In 2007, officials at Her Majesty's Revenue and Customs dispatched two unencrypted computer discs through the post to the National Audit Office, which contained personal details of 25 million people, including every family in the UK with a child under 16. They weren't sent via recorded delivery and never arrived, and have never been recovered.

In December that year, it was revealed the names, addresses and phone numbers of three million driving test candidates had been lost after a computer hard drive went missing in the US.

A month later, a laptop holding the personal details of 600,000 individuals who'd applied to join the Armed Forces was stolen from a car in Edgbaston, Birmingham. In April, the laptop of an Army captain was stolen from under his chair at a McDonald's near the Ministry of Defense. Despite department staff stating the laptop's data wasn't sensitive, and was fully encrypted, staff were subsequently banned from taking unencrypted laptops from work.

However, the policy did nought to quell the massive data losses — in June, files containing an assessment of Iraqi forces and a Home Office report on al-Qaeda were left on a train by a senior intelligence officer in the Cabinet Office. The official responsible, Richard Jackson, was almost jailed for his ineptitude — he'd previously received a warning for not locking secret files in his safe when not reading them as required. In this instance, he'd accidentally taken confidential reports from his desk home with him, then failed to return them immediately, then left them in a folder on his train into work the next day.

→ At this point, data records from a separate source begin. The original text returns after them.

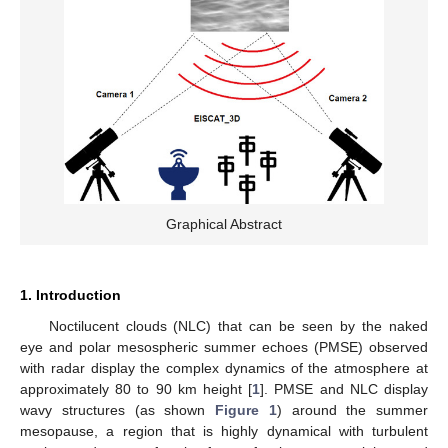
Graphical Abstract
1. Introduction
Noctilucent clouds (NLC) that can be seen by the naked
eye and polar mesospheric summer echoes (PMSE) observed
with radar display the complex dynamics of the atmosphere at
approximately 80 to 90 km height [
1
]. PMSE and NLC display
wavy structures (as shown
Figure 1
) around the summer
mesopause, a region that is highly dynamical with turbulent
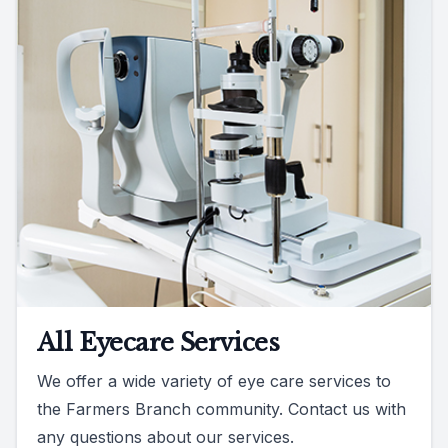
All Eyecare Services
We offer a wide variety of eye care services to
the Farmers Branch community. Contact us with
any questions about our services.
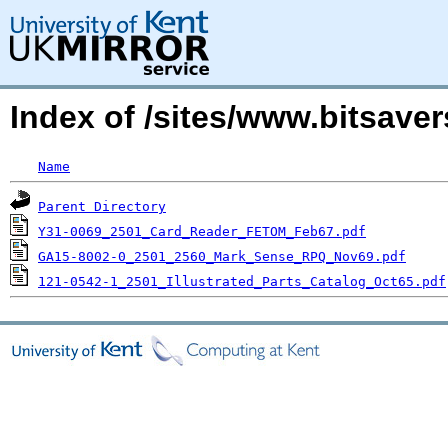
Index of /sites/www.bitsav
Name
Parent Directory
Y31-0069_2501_Card_Reader_FETOM_Feb67.pdf
GA15-8002-0_2501_2560_Mark_Sense_RPQ_Nov69.pdf
121-0542-1_2501_Illustrated_Parts_Catalog_Oct65.pdf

The very same week, secret documents detailing UK policies towards fighting global terrorist funding, drugs trafficking and money laundering were left on another train by another intelligence officer. The files contained criticism of Iran and outlined how the trade and banking systems can be manipulated to fund terrorists. They also highlighted the weakness of tax authorities' computer systems, responsible for tracking financial fraud.